_Pictures with circuit source files:_
= Beginning of Section =

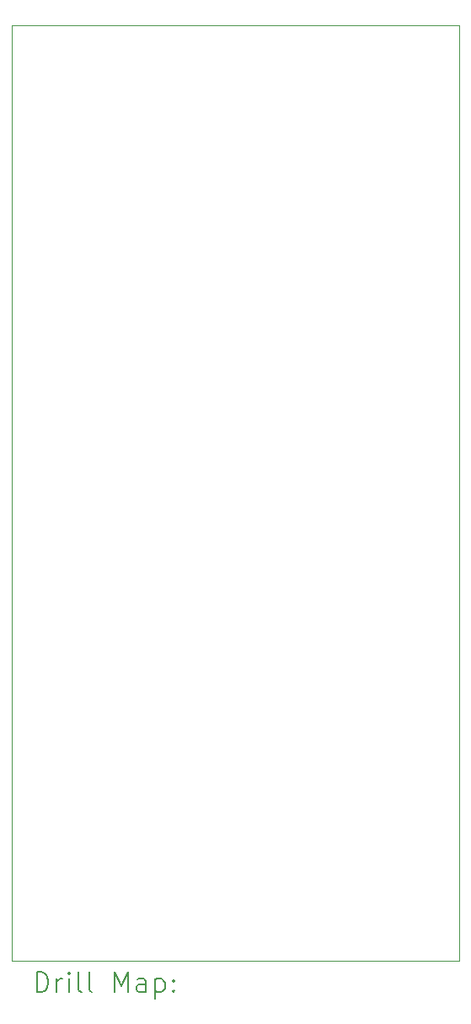
<source format=gbr>
%TF.GenerationSoftware,KiCad,Pcbnew,6.0.11-2627ca5db0~126~ubuntu20.04.1*%
%TF.CreationDate,2024-06-24T23:06:26+02:00*%
%TF.ProjectId,IRstepper,49527374-6570-4706-9572-2e6b69636164,rev?*%
%TF.SameCoordinates,Original*%
%TF.FileFunction,Drillmap*%
%TF.FilePolarity,Positive*%
%FSLAX45Y45*%
G04 Gerber Fmt 4.5, Leading zero omitted, Abs format (unit mm)*
G04 Created by KiCad (PCBNEW 6.0.11-2627ca5db0~126~ubuntu20.04.1) date 2024-06-24 23:06:26*
%MOMM*%
%LPD*%
G01*
G04 APERTURE LIST*
%ADD10C,0.100000*%
%ADD11C,0.200000*%
G04 APERTURE END LIST*
D10*
X9000000Y-1600200D02*
X13500000Y-1600000D01*
X9000000Y-11000000D02*
X13500000Y-11000000D01*
X13500000Y-11000000D02*
X13500000Y-1600000D01*
X9000000Y-11000000D02*
X9000000Y-1600200D01*
D11*
X9252619Y-11315476D02*
X9252619Y-11115476D01*
X9300238Y-11115476D01*
X9328810Y-11125000D01*
X9347857Y-11144048D01*
X9357381Y-11163095D01*
X9366905Y-11201190D01*
X9366905Y-11229762D01*
X9357381Y-11267857D01*
X9347857Y-11286905D01*
X9328810Y-11305952D01*
X9300238Y-11315476D01*
X9252619Y-11315476D01*
X9452619Y-11315476D02*
X9452619Y-11182143D01*
X9452619Y-11220238D02*
X9462143Y-11201190D01*
X9471667Y-11191667D01*
X9490714Y-11182143D01*
X9509762Y-11182143D01*
X9576429Y-11315476D02*
X9576429Y-11182143D01*
X9576429Y-11115476D02*
X9566905Y-11125000D01*
X9576429Y-11134524D01*
X9585952Y-11125000D01*
X9576429Y-11115476D01*
X9576429Y-11134524D01*
X9700238Y-11315476D02*
X9681190Y-11305952D01*
X9671667Y-11286905D01*
X9671667Y-11115476D01*
X9805000Y-11315476D02*
X9785952Y-11305952D01*
X9776429Y-11286905D01*
X9776429Y-11115476D01*
X10033571Y-11315476D02*
X10033571Y-11115476D01*
X10100238Y-11258333D01*
X10166905Y-11115476D01*
X10166905Y-11315476D01*
X10347857Y-11315476D02*
X10347857Y-11210714D01*
X10338333Y-11191667D01*
X10319286Y-11182143D01*
X10281190Y-11182143D01*
X10262143Y-11191667D01*
X10347857Y-11305952D02*
X10328810Y-11315476D01*
X10281190Y-11315476D01*
X10262143Y-11305952D01*
X10252619Y-11286905D01*
X10252619Y-11267857D01*
X10262143Y-11248809D01*
X10281190Y-11239286D01*
X10328810Y-11239286D01*
X10347857Y-11229762D01*
X10443095Y-11182143D02*
X10443095Y-11382143D01*
X10443095Y-11191667D02*
X10462143Y-11182143D01*
X10500238Y-11182143D01*
X10519286Y-11191667D01*
X10528810Y-11201190D01*
X10538333Y-11220238D01*
X10538333Y-11277381D01*
X10528810Y-11296428D01*
X10519286Y-11305952D01*
X10500238Y-11315476D01*
X10462143Y-11315476D01*
X10443095Y-11305952D01*
X10624048Y-11296428D02*
X10633571Y-11305952D01*
X10624048Y-11315476D01*
X10614524Y-11305952D01*
X10624048Y-11296428D01*
X10624048Y-11315476D01*
X10624048Y-11191667D02*
X10633571Y-11201190D01*
X10624048Y-11210714D01*
X10614524Y-11201190D01*
X10624048Y-11191667D01*
X10624048Y-11210714D01*
M02*

</source>
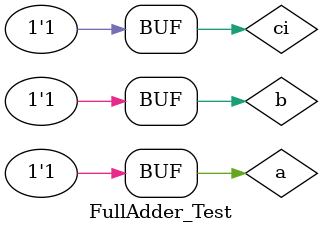
<source format=v>
`timescale 1ns / 1ps


module FullAdder_Test;

	// Inputs
	reg a;
	reg b;
	reg ci;

	// Outputs
	wire co;
	wire s;

	// Instantiate the Unit Under Test (UUT)
	FullAdder uut (
		.co(co), 
		.s(s), 
		.a(a), 
		.b(b), 
		.ci(ci)
	);

	initial begin
		// Initialize Inputs
		a = 0;
		b = 0;
		ci = 0;

		// Wait 100 ns for global reset to finish
		#100 a=0; b=1; ci=0;
		#100 a=1; b=0; ci=0;
		#100 a=1; b=1; ci=0;
		#100 a=0; b=0; ci=1;
		#100 a=0; b=1; ci=1;
		#100 a=1; b=0; ci=1;
		#100 a=1; b=1; ci=1;
        
		// Add stimulus here

	end
      
endmodule


</source>
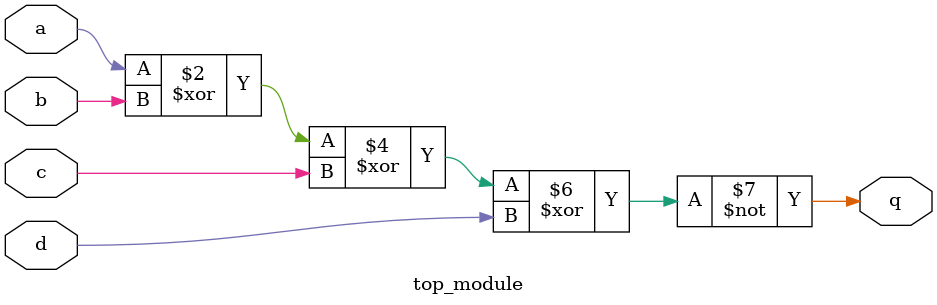
<source format=sv>
module top_module (
	input a, 
	input b, 
	input c, 
	input d,
	output q
);
  
  assign q = ~(^(^(^a ^ b) ^ c) ^ d);
  
endmodule

</source>
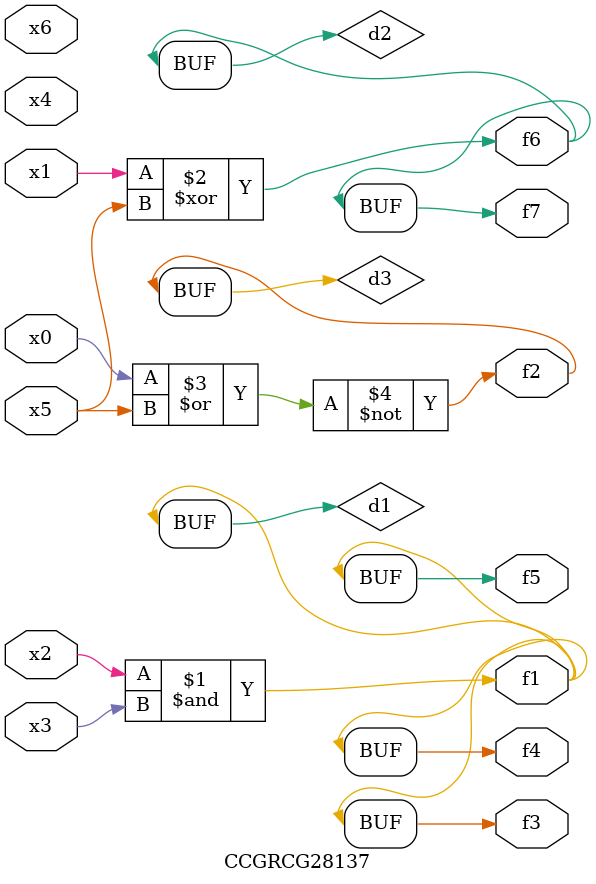
<source format=v>
module CCGRCG28137(
	input x0, x1, x2, x3, x4, x5, x6,
	output f1, f2, f3, f4, f5, f6, f7
);

	wire d1, d2, d3;

	and (d1, x2, x3);
	xor (d2, x1, x5);
	nor (d3, x0, x5);
	assign f1 = d1;
	assign f2 = d3;
	assign f3 = d1;
	assign f4 = d1;
	assign f5 = d1;
	assign f6 = d2;
	assign f7 = d2;
endmodule

</source>
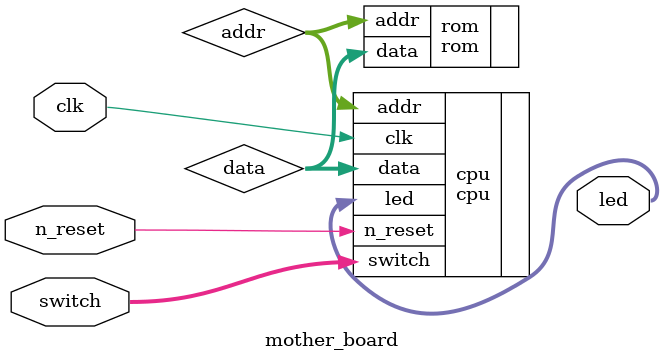
<source format=sv>
module mother_board(
  input logic clk,
  input logic n_reset,
  input logic [3:0] switch,
  output logic [3:0] led
);
  logic [3:0] addr;
  logic [7:0] data;

  cpu cpu(.clk, .n_reset, .addr, .data, .switch, .led);
  rom rom(.addr, .data);
endmodule

</source>
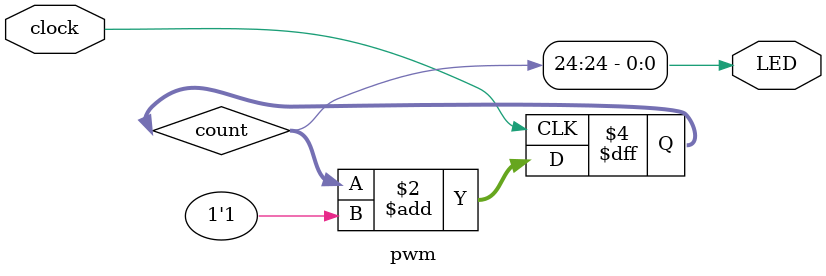
<source format=v>
/*
 * demonstrate PWM with Verilog
 */

module pwm(clock, LED);
    input wire clock;
    output wire LED;
    reg [31:0] count;

    initial begin
        count <= 32'b0;
    end

    always @(posedge clock) begin
        count <= count + 1'b1;
    end

    assign LED = count[24];
endmodule

</source>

= End of Section =

_Task brief:_ Your answer should be only a number: how many lines of the data above contain the string "clock"?

_Solved exercise:_ 3